David Pamela, Baumann Marc, Wikström Mårten, Finel Moshe
Helsinki Bioenergetics Group, Biotechnology Institute, Biocenter 2, University of Helsinki, Helsinki, Finland.
Biochim Biophys Acta. 2002 Feb 15;1553(3):268-78. doi: 10.1016/s0005-2728(01)00248-1.
The NADH:ubiquinone oxidoreductase (NDH-1 or Complex I) of Escherichia coli is a smaller version of the mitochondrial enzyme, being composed of 13 protein subunits in comparison to the 43 of bovine heart complex I. The bacterial NDH-1 from an NDH-2-deficient strain was purified using a combination of anion exchange chromatography and sucrose gradient centrifugation. All 13 different subunits were detected in the purified enzyme by either N-terminal sequencing or matrix-assisted laser desorption/ionization time-of-flight mass spectral analysis. In addition, some minor contaminants were observed and identified. The activity of the enzyme was studied and the effects of phospholipid and dodecyl maltoside were characterized. Kinetic analyses were performed for the enzyme in the native membrane as well as for the purified NDH-1, using ubiquinone-1, ubiquinone-2 or decylubiquinone as the electron acceptors. The purified enzyme exhibited between 1.5- and 4-fold increase in the apparent K(m) for these acceptors. Both ubiquinone-2 and decylubiquinone are good acceptors for this enzyme, while affinity of NDH-1 for ubiquinone-1 is clearly lower than for the other two, particularly in the purified state.
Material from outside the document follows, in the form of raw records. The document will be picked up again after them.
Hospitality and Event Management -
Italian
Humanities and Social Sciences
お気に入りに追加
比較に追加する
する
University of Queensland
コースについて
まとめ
大肠杆菌的NADH:泛醌氧化还原酶(NDH-1或复合体I)是线粒体酶的一个较小版本,与牛心复合体I的43个蛋白质亚基相比,它由13个蛋白质亚基组成。使用阴离子交换色谱和蔗糖梯度离心相结合的方法,从一个缺乏NDH-2的菌株中纯化出细菌NDH-1。通过N端测序或基质辅助激光解吸/电离飞行时间质谱分析,在纯化的酶中检测到了所有13种不同的亚基。此外,还观察并鉴定了一些微量污染物。对该酶的活性进行了研究,并对磷脂和十二烷基麦芽糖苷的作用进行了表征。使用泛醌-1、泛醌-2或癸基泛醌作为电子受体,对天然膜中的酶以及纯化的NDH-1进行了动力学分析。纯化的酶对这些受体的表观K(m)增加了1.5至4倍。泛醌-2和癸基泛醌都是该酶的良好受体,而NDH-1对泛醌-1的亲和力明显低于对其他两者的亲和力,尤其是在纯化状态下。